US FMC launches ocean carriers audit program

The US Federal Maritime Commission has established an audit program, with a dedicated audit team, to assess carrier compliance with the agency’s rule on detention and demurrage as authorities in Washington DC take action to cool down the nation’s overheated logistics sector. The Vessel-Operating Common Carrier Audit Program will be led by Lucille Marvin, the commission’s managing director.

The program will begin with an information request to the top nine carriers by market share to enable establishment of a database of quarterly reports. Responses will be followed by interviews with each of the carriers. The audit team will then analyze the data for compliance with the commission rule interpreting 46 USC 41102(c) as it applies to detention and demurrage practices in the US. The commission will work with the carriers to address their application of the rule, and may develop industry best practices based on information supplied by the carriers.

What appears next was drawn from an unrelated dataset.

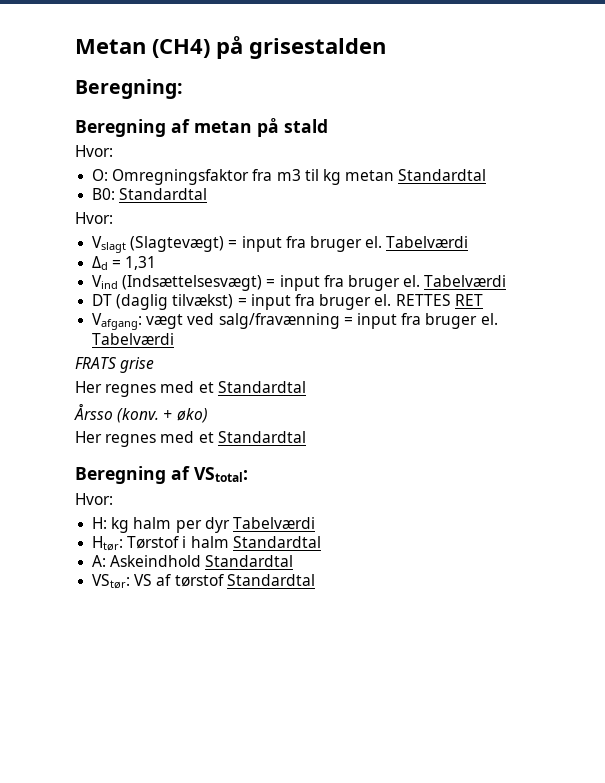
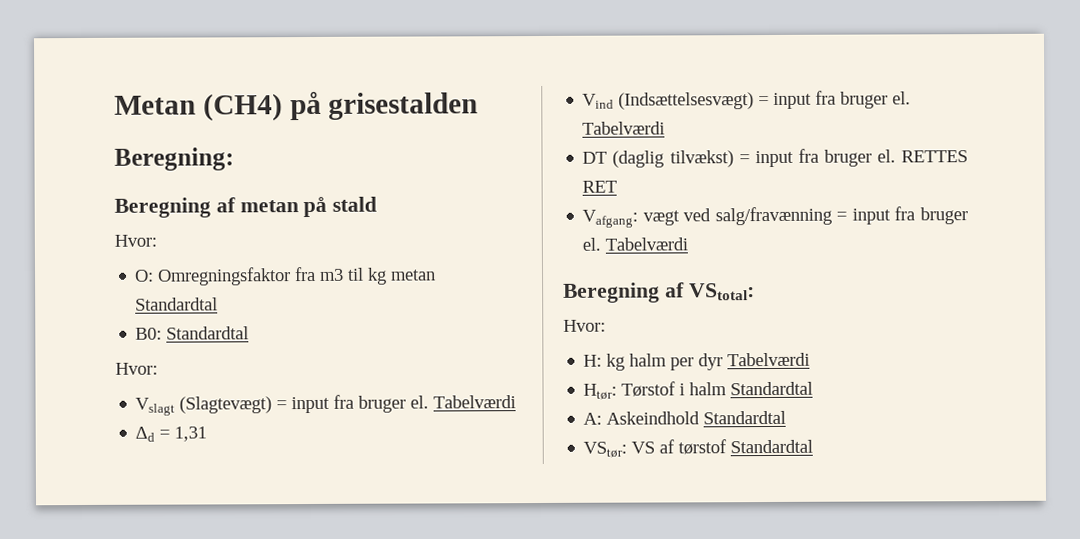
[75,357,155,373] [75,381,306,397] [74,404,208,423] [75,431,306,447] // FRATS grise // Her regnes med et Standardtal // Årsso (konv. + øko) // Her regnes med et Standardtal -> (689, 244) none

The program may also review practices related to billing, appeals procedures, penalties assessed by the lines, and other restrictive practices.

“The Federal Maritime Commission is committed to making certain the law is followed and that shippers do not suffer from unfair disadvantages,” said chairman Daniel Maffei. “The work of the audit team will enable the commission to monitor trends in demurrage and detention practices and revenue, as well as to establish ongoing dialogue between staff and carriers on challenges facing the supply chain. Of course, if the audit team uncovers prohibited activities, the commission will take appropriate action. Furthermore, the information gathered by the audit process might lead to changes in FMC regulations and industry guidance if warranted.”

Kim Biggar

Kim Biggar started writing in the supply chain sector in 2000, when she joined the Canadian Association of Supply Chain & Logistics Management. In 2004/2005, she was project manager for the Government of Canada-funded Canadian Logistics Skills Committee, which led to her 13-year role as communications manager of the Canadian Supply Chain Sector Council. A longtime freelance writer, Kim has contributed to publications including The Forwarder, 3PL Americas, The Shipper Advocate and Supply Chain Canada.


  1. This will be about as effective as throwing mushy peas at a Tiger tank.. The whole system (shiprs, ports, terminals, rail and road operations and inland terminals is under immense stress for now well identified reasons. A bureaucratic review will achieve very little by way o meaningful and actionable results.